— Written exercise —
Continue the account of the delayed Delta trip through JFK from the point where it stops.
** START Reading text **
WARNING: Very long post, but it illustrates the contempt and disdain Delta has for their suckers, I mean customers.
This is from a "Miss S"
Let me preface this by saying if at all possible, NEVER fly through JFK airport in New York, and NEVER EVER use Delta Airlines.
I was scheduled to fly home Thursday morning from Phoenix, AZ. We made wonderful time to the airport, even though there was traffic. I had been concerned about our flight because they admitted they had seriously overbooked it. But fortunately, we made it there early enough and were given three seats in a row for my children and I. After we said goodbye to my father is when it all slowly started to unravel into a nightmare of Hollywood proportions.
The gate area was packed with people waiting for the flight, when someone noticed that the board suddenly displayed a two hour later time of departure. The agents didn't want to announce it, but finally they were forced into it by their supervisor (I got to hear all the behind the scenes chatter between the supervisor and the agents because of where I was sitting.) Apparently, JFK had an "all ground stop" in effect.
I was concerned about my connecting flight, but I was told mine had been delayed just enough too that it shouldn't be a problem. They boarded the flight two hours late, and then informed everyone after sealing the plane that we were "going to a remote location on the tarmac to wait anywhere between an hour to two hours." Fortunately, it was only just over an hour. We had a relatively uneventful flight out to New York, and I thought everything would be fine as I got off the plane.
Unfortunately, I walked into a nightmare. Whatever had happened at JFK earlier had caused a massive circus. I walked into people crammed into every inch of the terminal. People shouting, lines to counters over 100 people long, no restaurants (even fast food) to be had minus a couple stands which we did make use of (two small sandwiches and a water cost me $28!!!) We found a spot on the floor to stick close together and eat, since the screens all said my flight was delayed another two hours to get back to Vermont.
** END Reading text **
** START Records supplied **
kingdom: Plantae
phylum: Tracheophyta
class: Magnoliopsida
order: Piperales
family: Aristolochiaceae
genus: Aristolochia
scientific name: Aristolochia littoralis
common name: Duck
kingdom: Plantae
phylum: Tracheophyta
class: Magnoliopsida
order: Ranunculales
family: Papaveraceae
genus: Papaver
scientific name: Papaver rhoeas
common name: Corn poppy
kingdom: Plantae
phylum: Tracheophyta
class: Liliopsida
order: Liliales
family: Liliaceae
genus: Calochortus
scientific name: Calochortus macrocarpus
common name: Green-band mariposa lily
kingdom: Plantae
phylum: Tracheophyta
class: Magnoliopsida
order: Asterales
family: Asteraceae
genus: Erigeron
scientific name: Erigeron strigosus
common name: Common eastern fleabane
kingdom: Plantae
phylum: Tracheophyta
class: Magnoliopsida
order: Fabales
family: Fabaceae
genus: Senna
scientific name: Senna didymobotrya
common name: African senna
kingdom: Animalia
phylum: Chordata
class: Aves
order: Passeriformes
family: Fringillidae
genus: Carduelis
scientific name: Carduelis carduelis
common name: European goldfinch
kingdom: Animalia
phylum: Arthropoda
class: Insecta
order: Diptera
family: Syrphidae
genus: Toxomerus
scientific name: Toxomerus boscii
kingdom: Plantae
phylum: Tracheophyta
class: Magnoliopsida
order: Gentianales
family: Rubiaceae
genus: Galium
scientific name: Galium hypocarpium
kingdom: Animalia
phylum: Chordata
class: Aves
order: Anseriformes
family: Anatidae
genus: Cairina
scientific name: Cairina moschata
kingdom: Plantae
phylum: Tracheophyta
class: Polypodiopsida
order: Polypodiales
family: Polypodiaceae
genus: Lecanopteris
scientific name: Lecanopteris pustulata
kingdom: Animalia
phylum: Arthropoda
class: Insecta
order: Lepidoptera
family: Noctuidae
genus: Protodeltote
** END Records supplied **
— Expected answer —
We were eating, and watching people going crazy while Delta did things like load two planes simultaneously through a single gate, when I heard the people say behind me "Damn it! They canceled our flight to Burlington!" Oh dear. Four other flights were canceled up on the board as well.
I gathered up the kids, mid-sandwich, and got into line. We were in the line over an hour. By the time I got to the counter, the agent didn't even speak to me, just took my tickets and started tapping at the computer in a completely bored manner. I finally said "could you maybe tell me what's going on?" She replied that she was looking for the next flight to put me on to Vermont and it was SUNDAY (remember, it's Thursday.) I told her that this wouldn't do, and looked up at the screen. There was a flight leaving for Albany, NY (about 2 1/2 hours from home) in 25 minutes, could they put us on that? No, she informed me - you must be checked in 30 minutes prior. So while there were seats, she refused to put us on the plane. Standby for the next day wasn't an option.
The people next to me were on the same flight having the same problem. We chatted with each other and decided that we would all rent a van and drive back together. Fantastic idea right? So, we all left the counter without getting booked on anything. We're going to drive home, why bother? Ok, note for all the travelers out there - even if you think you are going to do something else, get booked on SOMETHING.
As a group, we went to the vehicle rental area and tried to get a van. Every single rental place was SOLD OUT. I kid you not. We went through ten rental companies. I realized that Enterprise car rentals wasn't listed, called and got the number, talked to a representative who then informed me that while they did have cars, they refused to rent a one way car. The car must be returned to New York. I should mention that my mental state at this point was starting to break down. I begged her, and said that what about another town in New York State? Something close to the border of Vermont? She finally found one and said that would be alright... oh but OOPS for me, they JUST CLOSED! Oh, and besides, it wouldn't seat everyone anyway and she suggested I try for it tomorrow and put the kids in the same seatbelt.
At this point, I was beginning to panic. We were out of car rental options, had no ticket booked or anything. As we turned to go back to the ticket counter (the idea was to ask delta to look at other airlines and see if we could purchase a ticket on there, we were also looking at the bus and so on. I should also add that Delta refused any responsibility for any of this. They said it was due to weather earlier in the day that these flights had been canceled - there was NO weather issues in New York that evening - and so it's our problem not theirs) a couple Delta representatives and security came up and actually KICKED US OUT OF THE AIRPORT!
They said this upstairs Delta area was closed for the night. We explained we needed to get booked on something, have some option, they told us we had to make our way to the night ticketing area. OK, we said, how do we get there. We were told we could have gone through the inside, but they were closed and were not going to make any exceptions, so we should walk around the outside until we found the right way in.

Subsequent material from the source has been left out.